When string a's scope exits, the string destructor is called and the memory that was dynamically allocated to hold the actual characters is freed. Then the stack pointer is decremented and the memory that held a is no longer "on" the stack.
直接在堆中创建字符串通常不是一个好主意,就像创建基本类型一样。 这是不值得的,因为该对象可以轻松地保留在堆栈上,并且它具有高效复制所需的所有复制构造函数和赋值运算符。
std:string 本身在堆中有一个缓冲区,根据实现的不同,该缓冲区可能被多个字符串共享。
例如,使用 Microsoft 的 STL 实现,您可以这样做:
并且两个字符串将共享相同的缓冲区,直到您更改它:
这就是为什么存储 c_str() 以供以后使用非常糟糕; c_str() 仅保证有效性,直到再次调用该字符串对象。
这会导致非常讨厌的并发错误,如果您在多线程应用程序中使用它们,则需要使用定义关闭此共享功能。

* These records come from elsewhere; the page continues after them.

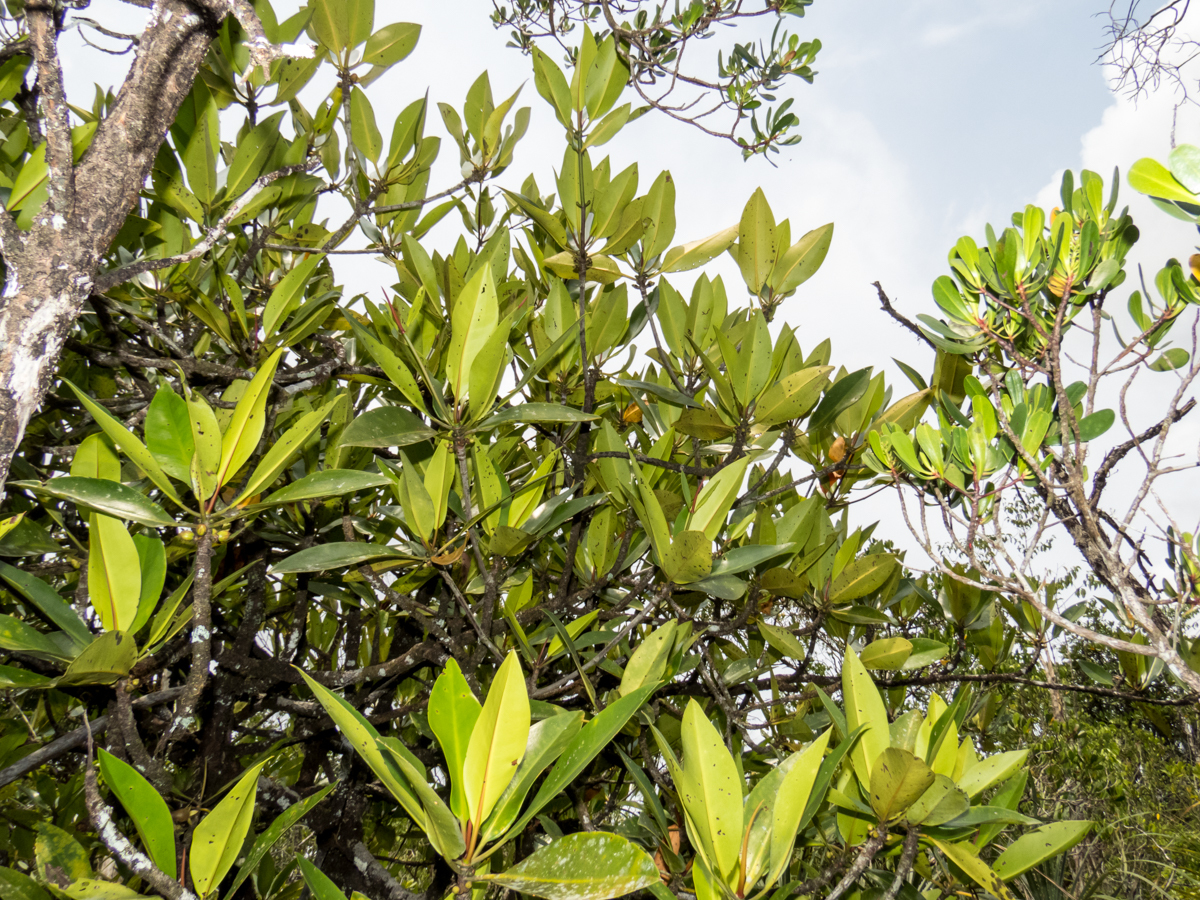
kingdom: Plantae
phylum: Tracheophyta
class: Magnoliopsida
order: Malpighiales
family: Rhizophoraceae
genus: Rhizophora
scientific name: Rhizophora apiculata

Creating a string directly in the heap is usually not a good idea, just like creating base types. It's not worth it since the object can easily stay on the stack and it has all the copy constructors and assignment operator needed for an efficient copy.
The std:string itself has a buffer in heap that may be shared by several string depending on the implementation.
For instance, with Microsoft's STL implementation you could do that:
And both string would share the same buffer until you changed it:
That's why it was very bad to store the c_str() for latter use; c_str() guarantee only validity until another call to that string object is made.
This lead to very nasty concurrency bugs that required this sharing functionality to be turned off with a define if you used them in a multithreaded application.